Moderating Effect of Digitalisation on the Relationship Between Petroleum Revenue and Budget Performance in Nigeria

by Aliyu Baba Usman, Ewuga Anzule, Isah Shittu, Salihu Ndagi

Published: March 31, 2026 • DOI: 10.47772/IJRISS.2026.100300190

Abstract

Motivated by the persistent fiscal discrepancies evident in Nigeria, the ongoing inadequacies in revenue collection, along with the volatility of oil prices, have resulted in chronic budget deficits, thereby jeopardizing Nigeria's long-term fiscal viability. This research seeks to elucidate the moderating influence of digitalisation on the relationship between petroleum revenue and budget performance in Nigeria, with annual data spanning from 1981 to 2024. The study employed quantitative longitudinal research design. Key variables included petroleum revenue as independent variable, with global oil prices and government expenditure growth as controls. The Autoregressive Distributed Lag (ARDL) model was employed to analyze both short-run and long-run dynamics after unit root tests (Augmented Dickey-Fuller and Philip-Perron) confirmed a mix of stationary variables.
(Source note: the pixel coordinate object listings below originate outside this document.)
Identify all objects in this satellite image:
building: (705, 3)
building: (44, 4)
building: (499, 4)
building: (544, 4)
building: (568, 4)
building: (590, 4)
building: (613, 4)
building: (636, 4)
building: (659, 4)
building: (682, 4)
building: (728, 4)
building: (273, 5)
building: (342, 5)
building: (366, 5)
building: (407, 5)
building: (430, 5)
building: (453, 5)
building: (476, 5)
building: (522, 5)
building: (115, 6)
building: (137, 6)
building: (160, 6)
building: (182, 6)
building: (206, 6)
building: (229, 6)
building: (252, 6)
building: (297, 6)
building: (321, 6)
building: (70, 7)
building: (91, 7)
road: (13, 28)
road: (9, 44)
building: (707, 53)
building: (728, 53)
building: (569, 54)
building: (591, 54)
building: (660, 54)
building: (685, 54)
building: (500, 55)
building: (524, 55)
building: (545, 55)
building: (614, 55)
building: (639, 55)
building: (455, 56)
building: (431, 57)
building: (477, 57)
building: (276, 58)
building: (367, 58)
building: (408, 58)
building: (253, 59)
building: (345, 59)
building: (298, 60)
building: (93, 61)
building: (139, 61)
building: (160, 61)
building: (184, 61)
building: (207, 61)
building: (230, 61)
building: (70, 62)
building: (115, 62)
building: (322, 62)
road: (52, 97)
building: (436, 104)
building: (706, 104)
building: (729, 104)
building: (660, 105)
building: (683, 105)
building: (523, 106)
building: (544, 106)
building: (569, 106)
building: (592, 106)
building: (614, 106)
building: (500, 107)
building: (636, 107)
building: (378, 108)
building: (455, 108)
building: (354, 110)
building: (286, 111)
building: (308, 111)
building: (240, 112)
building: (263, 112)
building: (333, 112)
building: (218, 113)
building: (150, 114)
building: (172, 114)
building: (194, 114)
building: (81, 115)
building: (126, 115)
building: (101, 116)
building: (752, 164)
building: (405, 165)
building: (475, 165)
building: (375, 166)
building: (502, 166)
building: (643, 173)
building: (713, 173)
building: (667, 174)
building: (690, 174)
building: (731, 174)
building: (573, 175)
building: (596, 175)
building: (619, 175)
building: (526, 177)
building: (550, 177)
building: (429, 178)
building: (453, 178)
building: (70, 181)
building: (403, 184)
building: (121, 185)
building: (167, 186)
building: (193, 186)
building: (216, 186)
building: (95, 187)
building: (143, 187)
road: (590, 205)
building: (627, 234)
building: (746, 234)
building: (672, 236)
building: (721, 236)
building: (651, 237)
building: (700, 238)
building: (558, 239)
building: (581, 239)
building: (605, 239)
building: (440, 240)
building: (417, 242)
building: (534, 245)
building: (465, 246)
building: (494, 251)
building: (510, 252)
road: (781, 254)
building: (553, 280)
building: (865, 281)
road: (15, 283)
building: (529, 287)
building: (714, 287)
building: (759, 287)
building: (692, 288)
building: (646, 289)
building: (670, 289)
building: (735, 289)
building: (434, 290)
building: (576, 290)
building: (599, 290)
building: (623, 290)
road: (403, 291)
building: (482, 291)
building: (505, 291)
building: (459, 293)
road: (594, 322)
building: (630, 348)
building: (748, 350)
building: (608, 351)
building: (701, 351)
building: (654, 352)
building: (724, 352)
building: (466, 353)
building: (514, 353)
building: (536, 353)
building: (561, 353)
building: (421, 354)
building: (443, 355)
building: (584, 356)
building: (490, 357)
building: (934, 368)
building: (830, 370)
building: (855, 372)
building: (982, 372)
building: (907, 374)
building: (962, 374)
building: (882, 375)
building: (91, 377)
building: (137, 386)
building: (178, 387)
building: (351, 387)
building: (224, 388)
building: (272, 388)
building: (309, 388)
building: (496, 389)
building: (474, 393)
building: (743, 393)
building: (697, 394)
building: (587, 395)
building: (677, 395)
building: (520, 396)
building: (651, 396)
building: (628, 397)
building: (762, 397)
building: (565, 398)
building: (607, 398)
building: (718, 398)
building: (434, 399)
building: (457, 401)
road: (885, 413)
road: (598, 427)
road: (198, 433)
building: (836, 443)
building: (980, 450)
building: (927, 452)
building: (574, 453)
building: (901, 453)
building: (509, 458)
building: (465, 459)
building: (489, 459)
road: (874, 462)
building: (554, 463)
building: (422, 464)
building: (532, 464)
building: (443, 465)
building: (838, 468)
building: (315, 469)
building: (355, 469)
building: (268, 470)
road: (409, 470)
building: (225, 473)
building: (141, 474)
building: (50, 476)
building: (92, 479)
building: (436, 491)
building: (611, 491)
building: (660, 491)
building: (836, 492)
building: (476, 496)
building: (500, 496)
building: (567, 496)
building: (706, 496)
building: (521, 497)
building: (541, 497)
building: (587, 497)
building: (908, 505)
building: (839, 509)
The results revealed that petroleum revenue has a significant negative effect on budget performance in both the short and long run, aligning with the "resource curse" theory. The interaction term with petroleum revenue was positive and statistically significant. This indicates that digitalisation effectively moderates the relationship, enhancing the efficiency and transparency of revenue collection and thereby bolstering budget performance. The consistently significant negative error correction terms across all models confirmed a long-run equilibrium relationship. Government expenditure growth also demonstrated a positive and significant influence on budgetary performance, highlighting the importance of prudent spending. Robustness tests revealed that both pre-digitalization (1981–2002) and post-digitalization (2003–2024) eras significantly and positively influenced Nigeria's short-run budget performance. The study concluded that digitalisation adoption in Nigeria significantly moderates the relationship between petroleum revenue and budget performance. The study recommends that the Nigerian government should increase the current 0.5% stabilization fund to mitigate the negative effects of oil price volatility and strengthen fiscal discipline by insulating the fund from political spending pressures. Moreover, it advocates for the full implementation of the Nigeria Tax Act 2025, which promotes the digitalisation of government revenue streams to improve collection efficiency and effectiveness by agencies and institutions of the federal government of Nigeria.